UNA BUENA NUTRICIÓN APORTA BIENESTAR A LA SALUD
Alimentos fermentados y ricos en probióticos, claves para la prevención de enfermedades
Especialistas de la salud recomendaron incorporar alimentos fermentados y ricos en probióticos para tener un mejor funcionamiento del sistema digestivo. Los consejos se brindaron en el marco del XXIII Congreso Argentino de Graduados en Nutrición.
En la oportunidad se comentó que los mencionados nutrientes son útiles para el tratamiento de diversas enfermedades gastrointestinales. Si bien están presentes en diversos alimentos, los yogures tradicionales y con probióticos son la forma más sencilla de incorporarlos a la ingesta diaria.
La salud digestiva preocupa cada vez más a los especialistas argentinos: día a día reciben más consultas sobre intolerancias alimentarias, enfermedades inflamatorias, trastornos funcionales y diarreas frecuentes. Según los especialistas que participaron del simposio “Yogurt, revalorización de un alimento milenario a la luz de la ciencia del Siglo 21" que se realizó en el marco del XXIII Congreso Argentino de Graduados en Nutrición, la calidad de la dieta es fundamental para una buena salud digestiva y para mantener una microbiota intestinal en equilibrio.
El intestino está colonizado por diversas bacterias, muchas de las cuales son benéficas y desempeñan importantes funciones fisiológicas. Es por ello que hoy se considera a la microbiota intestinal como un órgano metabólico que influye en el sistema inmune (sistema de defensas), el sistema nervioso y el correcto funcionamiento del aparato digestivo.
Para una mejor salud digestiva, los expertos concluyeron que la incorporación de alimentos fermentados y ricos en probióticos representa múltiples beneficios para el organismo. Según explicó la doctora Andrea González -jefa del Departamento de Alimentación del Hospital Dr. Bonorino Udaondo- “los probióticos cumplen un rol específico y único sobre la microbiota intestinal, relacionados con efectos antiinflamatorios: producen sustancias que protegen al intestino a nivel local y modulan el sistema inmune”.

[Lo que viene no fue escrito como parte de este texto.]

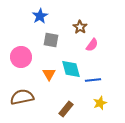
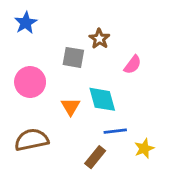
blue star: (40, 16) -> (26, 23), moved
brown star: (80, 27) -> (99, 39), moved
blue line: (93, 80) -> (115, 131), moved

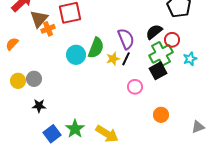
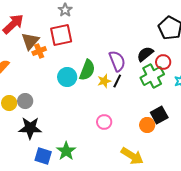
black square: (158, 71) -> (159, 115), moved
pink circle: (135, 87) -> (104, 122), moved
black star: (39, 106) -> (30, 128), size x1.6
orange circle: (161, 115) -> (147, 125), moved
blue square: (52, 134) -> (43, 156), turned -36
yellow arrow: (107, 134) -> (132, 156), moved

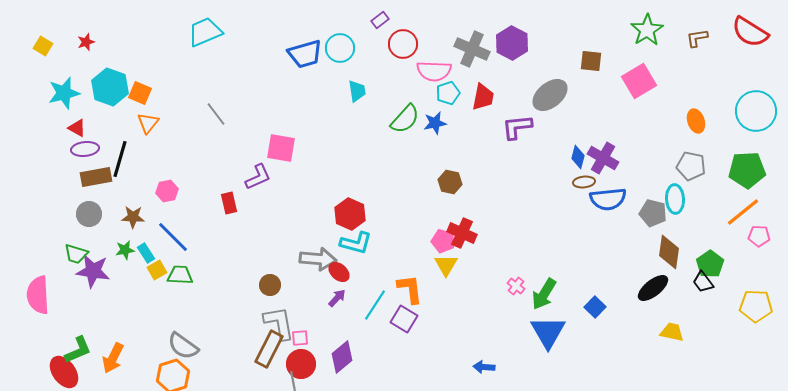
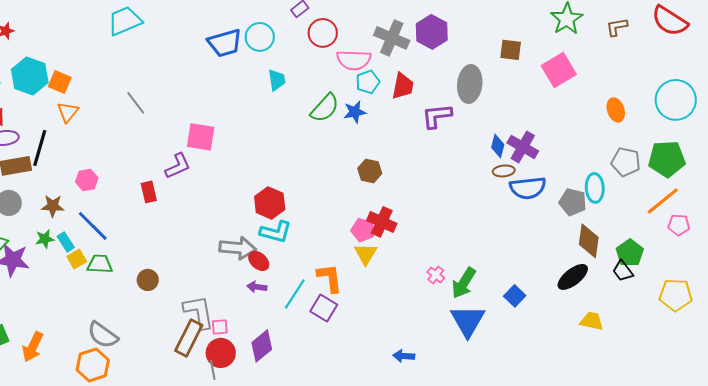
gray ellipse: (550, 95) -> (470, 84), turned -45
gray pentagon: (691, 166) -> (626, 162), moved
brown circle: (270, 285) -> (148, 280), moved
purple arrow: (337, 298) -> (257, 287), turned -126

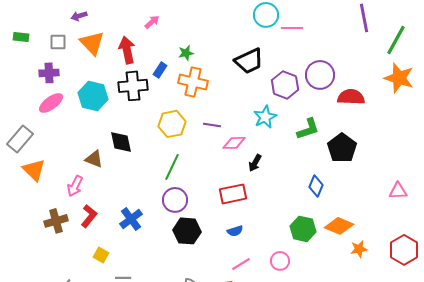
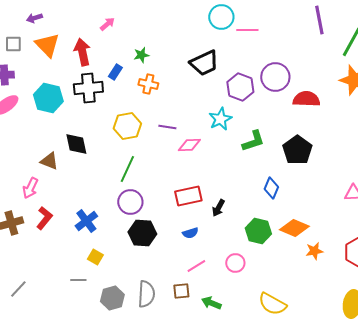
orange cross: (193, 82) -> (148, 84), size x0.7
green L-shape: (308, 129) -> (253, 141), moved
black arrow: (255, 163) -> (218, 208), moved
yellow square: (101, 255) -> (95, 257), moved

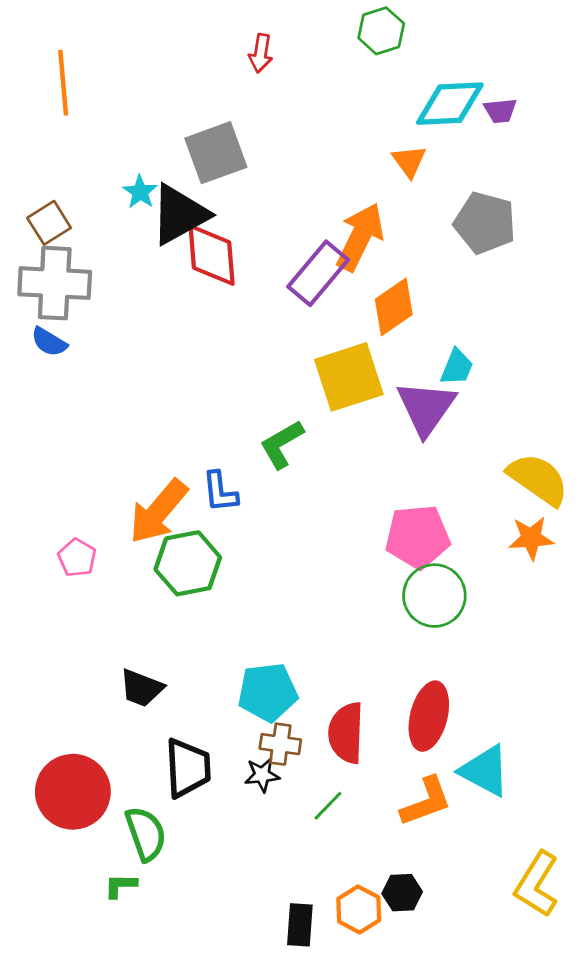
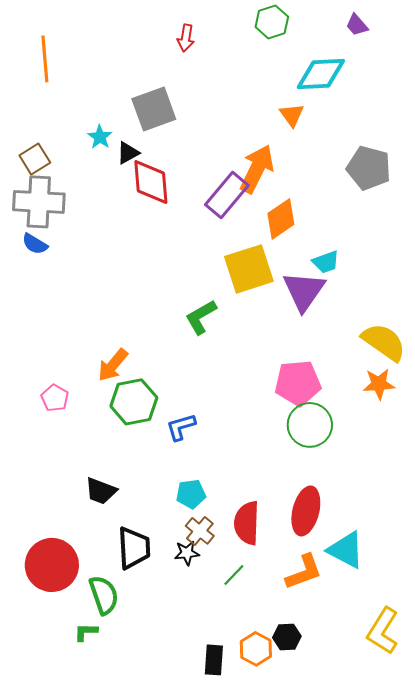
purple trapezoid: (500, 111) -> (357, 25), moved, turned 55
black triangle: (179, 214) -> (128, 153), size x0.5
gray pentagon: (485, 223) -> (369, 168), moved
cyan trapezoid: (457, 367) -> (326, 262), turned 48
blue L-shape: (220, 492) -> (181, 427), moved, turned 80
orange arrow: (158, 511) -> (113, 365), size x0.7
cyan pentagon: (268, 692) -> (191, 494), size x0.7
brown cross: (280, 744) -> (200, 531), turned 32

Además “favorecen la influencia de aquellas bacterias benéficas por sobre aquellas que no son saludables, y protegen las funciones de la barrera intestinal para evitar el ingreso al organismo de antígenos a través de los alimentos. Es una matriz alimentaria funcional y tiene un futuro prometedor en terapéuticas alimentarias específicas gastrointestinales y metabólicas”. Es importante prestar atención a la etiqueta del producto para conocer el detalle de sus componentes. Los principales probióticos son Lactobacillus y Bifidobacterium, pero éstos no están presentes en todos los yogures.
Los alimentos fermentados como el yogur, el chucrut, el kefir y el miso son algunas de las fuentes de probióticos. “Los beneficios del yogur son reconocidos ancestralmente y, en la última década, la Autoridad Europea para la Seguridad de los Alimentos (EFSA, por sus siglas en inglés) ha reconocido en todos los yogures sus beneficios para la población con intolerancia a la lactosa (cada día más numerosa)” puntualizó Ana Binetti, Investigadora del CONICET y docente de la Universidad Nacional del Litoral. La experta explicó “el yogur es un alimento fermentado que contiene compuestos saludables. Algunos de éstos, por ejemplo, benefician la salud intestinal, reducen la hipertensión, los niveles de diabetes en sangre, previenen la intolerancia a la lactosa e incluso algunos actúan como neurotransmisores y ayudan a relajarse”.
“Hoy se sabe que el consumo de probióticos es clave para una microbiota saludable y esto contribuye con la prevención de la obesidad, la diabetes y otras enfermedades crónicas no transmisibles. Y para el manejo de trastornos digestivos -como el síndrome de intestino irritable- el consumo de probióticos es, sin duda, la solución, ya que colabora con el balance de la microbiota intestinal”, explicó la doctora Mónica Katz, especialista en nutrición y directora de la Diplomatura en obesidad de la Universidad Favaloro. “El impacto positivo es tanto a nivel intestinal como sistémico”, completó González.